One of the major surprises of our iCLIP studies was the major role that transposable elements play as hubs for RNP assembly. Here, we uncover multiple roles of LINEs in RNP assembly, and show how this helps to create repressive environment in introns, while also driving the evolution of new tissue-specific exons.

Transcription factors typically activate transcription by recruiting cofactors, but our data in this paper illustrate a new function. We show that the sequence-specific transcription factor Rap1 prevents regulatory elements from initiating transcription in the divergent direction. We define a novel mechanism for providing directionality towards productive transcription, as Rap1 promotes directionality, at least in part, by directly interfering with transcription initiation in the divergent direction. Our study reveals a new important layer of regulation, describing how genomes restrict the accumulation of aberrant transcripts and ensure productive coding gene expression.

In this paper we show that the ability of cells to survive glutamine depletion depends on aspartate metabolism, which is supported by the aspartate/glutamate transporter SLC1A3. The tumor suppressor p53 is shown to induce the expression of SLC1A3, explaining in part how p53 can help cancer cells survive under glutamine starvation.

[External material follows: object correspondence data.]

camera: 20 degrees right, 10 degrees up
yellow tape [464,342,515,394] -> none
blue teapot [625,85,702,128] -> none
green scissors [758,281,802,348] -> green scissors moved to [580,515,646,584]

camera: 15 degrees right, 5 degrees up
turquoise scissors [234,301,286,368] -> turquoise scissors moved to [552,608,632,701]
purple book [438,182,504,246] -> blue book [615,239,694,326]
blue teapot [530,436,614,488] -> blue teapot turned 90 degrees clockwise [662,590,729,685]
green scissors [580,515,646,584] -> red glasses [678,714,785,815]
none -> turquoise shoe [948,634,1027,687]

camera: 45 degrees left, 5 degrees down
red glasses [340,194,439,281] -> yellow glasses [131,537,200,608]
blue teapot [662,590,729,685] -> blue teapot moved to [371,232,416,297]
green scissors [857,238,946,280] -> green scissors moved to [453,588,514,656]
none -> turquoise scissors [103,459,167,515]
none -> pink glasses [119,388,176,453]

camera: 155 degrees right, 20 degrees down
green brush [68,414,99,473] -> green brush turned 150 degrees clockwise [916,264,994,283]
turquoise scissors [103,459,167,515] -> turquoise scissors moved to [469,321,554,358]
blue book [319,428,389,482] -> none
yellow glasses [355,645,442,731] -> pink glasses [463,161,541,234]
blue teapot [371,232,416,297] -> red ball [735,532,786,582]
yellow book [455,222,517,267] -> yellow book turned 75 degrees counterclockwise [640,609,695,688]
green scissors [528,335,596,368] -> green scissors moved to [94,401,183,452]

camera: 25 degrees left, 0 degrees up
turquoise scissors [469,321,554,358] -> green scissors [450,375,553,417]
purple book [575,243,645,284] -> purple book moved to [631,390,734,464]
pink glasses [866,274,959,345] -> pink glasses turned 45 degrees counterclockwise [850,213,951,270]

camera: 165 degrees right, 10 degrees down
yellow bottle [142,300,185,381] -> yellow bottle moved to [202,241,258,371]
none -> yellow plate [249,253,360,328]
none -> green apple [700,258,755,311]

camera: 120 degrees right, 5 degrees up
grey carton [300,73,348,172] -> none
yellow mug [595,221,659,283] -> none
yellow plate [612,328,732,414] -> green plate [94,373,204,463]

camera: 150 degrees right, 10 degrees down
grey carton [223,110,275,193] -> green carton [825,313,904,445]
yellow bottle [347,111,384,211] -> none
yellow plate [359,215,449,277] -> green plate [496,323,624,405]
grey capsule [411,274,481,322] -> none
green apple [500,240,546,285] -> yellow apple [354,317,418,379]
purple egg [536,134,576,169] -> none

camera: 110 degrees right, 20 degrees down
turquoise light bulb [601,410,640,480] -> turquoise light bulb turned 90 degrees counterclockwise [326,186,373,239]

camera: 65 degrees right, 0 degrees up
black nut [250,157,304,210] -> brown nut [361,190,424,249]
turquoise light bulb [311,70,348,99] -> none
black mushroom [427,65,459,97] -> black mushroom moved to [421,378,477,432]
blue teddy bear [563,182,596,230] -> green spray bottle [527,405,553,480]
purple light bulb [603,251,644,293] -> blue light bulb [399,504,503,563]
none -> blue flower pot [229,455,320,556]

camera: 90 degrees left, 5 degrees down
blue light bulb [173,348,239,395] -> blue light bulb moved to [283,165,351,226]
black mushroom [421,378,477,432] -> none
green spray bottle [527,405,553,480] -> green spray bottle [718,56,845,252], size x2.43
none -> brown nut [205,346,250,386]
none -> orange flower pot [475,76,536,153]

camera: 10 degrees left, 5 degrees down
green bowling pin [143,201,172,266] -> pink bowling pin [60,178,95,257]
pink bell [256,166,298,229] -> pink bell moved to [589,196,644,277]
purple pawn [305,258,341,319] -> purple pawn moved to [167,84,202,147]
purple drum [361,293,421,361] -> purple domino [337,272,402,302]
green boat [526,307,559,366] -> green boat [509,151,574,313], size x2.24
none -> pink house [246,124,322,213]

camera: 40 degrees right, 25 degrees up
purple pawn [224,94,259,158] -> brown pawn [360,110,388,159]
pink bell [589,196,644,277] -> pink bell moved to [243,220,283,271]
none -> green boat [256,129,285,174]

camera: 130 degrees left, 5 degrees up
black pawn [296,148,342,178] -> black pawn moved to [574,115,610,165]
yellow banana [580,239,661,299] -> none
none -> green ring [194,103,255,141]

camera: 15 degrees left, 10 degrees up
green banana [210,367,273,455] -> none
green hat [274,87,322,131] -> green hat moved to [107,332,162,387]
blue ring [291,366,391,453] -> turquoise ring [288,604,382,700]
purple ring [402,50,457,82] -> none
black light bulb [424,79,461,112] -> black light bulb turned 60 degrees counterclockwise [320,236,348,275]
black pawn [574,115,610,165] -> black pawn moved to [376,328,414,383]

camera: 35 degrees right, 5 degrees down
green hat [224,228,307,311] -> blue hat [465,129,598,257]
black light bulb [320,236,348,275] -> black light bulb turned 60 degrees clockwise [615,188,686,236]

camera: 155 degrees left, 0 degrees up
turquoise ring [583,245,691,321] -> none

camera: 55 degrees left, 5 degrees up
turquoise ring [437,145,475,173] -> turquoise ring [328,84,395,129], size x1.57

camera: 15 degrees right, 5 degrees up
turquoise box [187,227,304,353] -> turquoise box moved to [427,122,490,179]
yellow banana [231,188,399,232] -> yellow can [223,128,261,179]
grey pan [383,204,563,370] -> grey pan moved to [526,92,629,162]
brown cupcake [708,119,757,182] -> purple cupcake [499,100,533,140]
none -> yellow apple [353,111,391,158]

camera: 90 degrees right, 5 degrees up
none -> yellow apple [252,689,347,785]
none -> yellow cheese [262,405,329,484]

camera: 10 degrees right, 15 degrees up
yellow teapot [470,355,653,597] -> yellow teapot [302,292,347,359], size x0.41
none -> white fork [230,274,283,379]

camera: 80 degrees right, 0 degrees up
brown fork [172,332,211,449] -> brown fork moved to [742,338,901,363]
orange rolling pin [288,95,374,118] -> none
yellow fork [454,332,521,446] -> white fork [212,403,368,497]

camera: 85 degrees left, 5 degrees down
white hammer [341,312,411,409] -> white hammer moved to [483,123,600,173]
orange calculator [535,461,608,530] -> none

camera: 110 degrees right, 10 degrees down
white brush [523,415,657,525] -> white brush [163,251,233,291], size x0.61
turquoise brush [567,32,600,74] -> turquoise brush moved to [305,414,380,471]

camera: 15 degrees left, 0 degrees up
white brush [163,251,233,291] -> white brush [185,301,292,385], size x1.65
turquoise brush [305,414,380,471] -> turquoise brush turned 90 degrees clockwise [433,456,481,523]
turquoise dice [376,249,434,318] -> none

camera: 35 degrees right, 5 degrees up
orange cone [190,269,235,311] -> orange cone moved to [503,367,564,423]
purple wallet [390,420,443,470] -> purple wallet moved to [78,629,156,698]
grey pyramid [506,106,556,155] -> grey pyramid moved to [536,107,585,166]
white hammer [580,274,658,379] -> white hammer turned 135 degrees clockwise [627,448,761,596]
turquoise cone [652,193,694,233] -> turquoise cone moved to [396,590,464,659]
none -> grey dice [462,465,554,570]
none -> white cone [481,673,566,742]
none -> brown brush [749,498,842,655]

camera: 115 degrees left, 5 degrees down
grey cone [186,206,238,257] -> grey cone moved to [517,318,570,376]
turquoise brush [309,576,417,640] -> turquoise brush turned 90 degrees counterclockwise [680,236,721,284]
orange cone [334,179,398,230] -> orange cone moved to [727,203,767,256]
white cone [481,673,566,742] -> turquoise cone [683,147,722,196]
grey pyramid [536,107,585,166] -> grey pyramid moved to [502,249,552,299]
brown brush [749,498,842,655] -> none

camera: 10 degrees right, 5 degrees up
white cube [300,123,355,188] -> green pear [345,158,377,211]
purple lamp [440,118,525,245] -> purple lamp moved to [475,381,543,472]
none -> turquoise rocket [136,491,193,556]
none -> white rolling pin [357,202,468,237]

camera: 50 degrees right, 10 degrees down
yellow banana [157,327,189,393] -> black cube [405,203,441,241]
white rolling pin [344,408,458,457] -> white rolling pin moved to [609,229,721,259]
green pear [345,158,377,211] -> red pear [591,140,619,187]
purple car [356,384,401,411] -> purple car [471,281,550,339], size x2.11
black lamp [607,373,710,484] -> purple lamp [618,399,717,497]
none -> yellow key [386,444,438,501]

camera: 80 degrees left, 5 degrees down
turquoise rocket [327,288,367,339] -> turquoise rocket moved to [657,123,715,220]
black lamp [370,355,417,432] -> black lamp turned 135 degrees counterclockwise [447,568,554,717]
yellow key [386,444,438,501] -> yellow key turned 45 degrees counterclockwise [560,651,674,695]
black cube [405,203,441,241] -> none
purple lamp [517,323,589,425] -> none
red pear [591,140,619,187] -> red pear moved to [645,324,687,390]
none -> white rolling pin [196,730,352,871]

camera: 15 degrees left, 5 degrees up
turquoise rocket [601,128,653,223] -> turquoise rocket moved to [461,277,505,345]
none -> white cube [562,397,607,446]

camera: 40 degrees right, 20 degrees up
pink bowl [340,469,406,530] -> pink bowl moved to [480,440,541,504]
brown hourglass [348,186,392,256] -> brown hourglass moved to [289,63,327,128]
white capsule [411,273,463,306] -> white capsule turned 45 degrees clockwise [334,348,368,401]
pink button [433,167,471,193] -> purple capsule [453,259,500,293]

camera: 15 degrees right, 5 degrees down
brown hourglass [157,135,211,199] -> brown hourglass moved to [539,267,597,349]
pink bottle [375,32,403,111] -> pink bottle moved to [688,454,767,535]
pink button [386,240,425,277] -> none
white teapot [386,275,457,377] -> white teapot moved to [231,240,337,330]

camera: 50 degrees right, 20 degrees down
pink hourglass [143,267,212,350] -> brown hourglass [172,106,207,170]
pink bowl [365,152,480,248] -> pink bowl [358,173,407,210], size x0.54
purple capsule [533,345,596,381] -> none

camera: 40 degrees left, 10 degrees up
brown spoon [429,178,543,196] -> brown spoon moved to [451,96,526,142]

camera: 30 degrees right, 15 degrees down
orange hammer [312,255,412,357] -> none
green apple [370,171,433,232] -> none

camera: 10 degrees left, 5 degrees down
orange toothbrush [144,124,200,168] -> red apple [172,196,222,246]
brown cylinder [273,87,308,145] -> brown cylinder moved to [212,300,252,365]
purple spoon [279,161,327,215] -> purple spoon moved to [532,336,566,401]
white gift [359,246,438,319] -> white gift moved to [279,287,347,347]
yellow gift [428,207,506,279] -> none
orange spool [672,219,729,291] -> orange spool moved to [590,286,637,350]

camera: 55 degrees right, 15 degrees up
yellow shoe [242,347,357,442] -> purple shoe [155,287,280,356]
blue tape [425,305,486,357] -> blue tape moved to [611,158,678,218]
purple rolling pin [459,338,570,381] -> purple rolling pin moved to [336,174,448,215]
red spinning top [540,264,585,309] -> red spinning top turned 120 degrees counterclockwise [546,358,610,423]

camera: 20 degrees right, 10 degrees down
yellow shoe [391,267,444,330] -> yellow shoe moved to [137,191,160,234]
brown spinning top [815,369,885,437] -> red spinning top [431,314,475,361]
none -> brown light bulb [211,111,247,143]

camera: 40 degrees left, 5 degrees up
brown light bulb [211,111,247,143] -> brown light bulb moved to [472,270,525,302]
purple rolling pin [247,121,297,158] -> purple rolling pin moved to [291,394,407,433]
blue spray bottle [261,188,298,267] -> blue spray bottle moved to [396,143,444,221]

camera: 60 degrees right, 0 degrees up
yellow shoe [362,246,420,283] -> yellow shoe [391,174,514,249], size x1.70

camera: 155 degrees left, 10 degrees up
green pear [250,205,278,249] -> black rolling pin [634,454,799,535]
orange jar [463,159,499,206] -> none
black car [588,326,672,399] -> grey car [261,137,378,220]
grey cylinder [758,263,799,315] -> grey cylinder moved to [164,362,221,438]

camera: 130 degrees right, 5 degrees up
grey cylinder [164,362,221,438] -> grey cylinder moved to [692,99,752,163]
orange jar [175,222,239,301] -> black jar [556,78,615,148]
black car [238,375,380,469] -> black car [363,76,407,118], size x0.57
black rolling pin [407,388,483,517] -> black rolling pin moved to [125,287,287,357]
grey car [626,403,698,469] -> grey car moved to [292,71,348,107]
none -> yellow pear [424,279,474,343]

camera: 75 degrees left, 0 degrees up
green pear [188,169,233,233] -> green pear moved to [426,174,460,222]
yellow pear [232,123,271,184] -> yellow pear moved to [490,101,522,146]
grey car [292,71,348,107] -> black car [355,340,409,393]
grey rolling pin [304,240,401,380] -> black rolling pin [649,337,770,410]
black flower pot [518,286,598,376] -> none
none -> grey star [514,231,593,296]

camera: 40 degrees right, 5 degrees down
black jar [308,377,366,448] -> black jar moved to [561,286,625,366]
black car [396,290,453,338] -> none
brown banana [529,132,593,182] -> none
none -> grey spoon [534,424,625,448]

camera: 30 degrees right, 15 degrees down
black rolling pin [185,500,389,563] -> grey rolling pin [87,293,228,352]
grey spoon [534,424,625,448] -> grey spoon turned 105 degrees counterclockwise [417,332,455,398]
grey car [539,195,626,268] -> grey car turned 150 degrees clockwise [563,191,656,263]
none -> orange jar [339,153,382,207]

The generation of CRISPR-Cas9 GEN1 k/o cell lines (supplemented with MUS81 siRNA) allowed us to develop the first model system to analyse the phenotypes of ‘resolvase-deficient’ human cells. We discovered that recombination intermediates persist until anaphase (despite the presence of the BLM-TopoIII-RMI1-RMI2 dissolvasome) where they form ultra-fine bridges (UFBs). These UFBs represent a new class of ultrafine bridges (we termed them HR-UFBs) distinct from replication stress induced UFBs or centromeric UFBs. HR-UFBs were targeted and processed by PICH/BLM, leading to the formation of ssDNA bridges that were broken at cytokinesis. Loss of GEN1 and MUS81 activity led to synthetic lethality.

First description of the SMX tri-nuclease that resolves recombination intermediates. Composed of SLX1-SLX4, MUS81-EME1 and XPF-ERCC1, the six-subunit complex was purified following baculovirus expression in insect cells. Characterization of the Holliday junction cleavage reaction revealed that the first incision was introduced by SLX1-SLX4, while the second was mediated by MUS81-EME1. We also found that MUS81-EME1 was activated by interaction with the SLX4 scaffold, ensuring that the second cut occurs in concert with SLX1-SLX4’s initial incision. The formation of SMX and activation of MUS81-EME1 provides a mechanistic basis for restriction of SMX activity to the later stages of the cell cycle.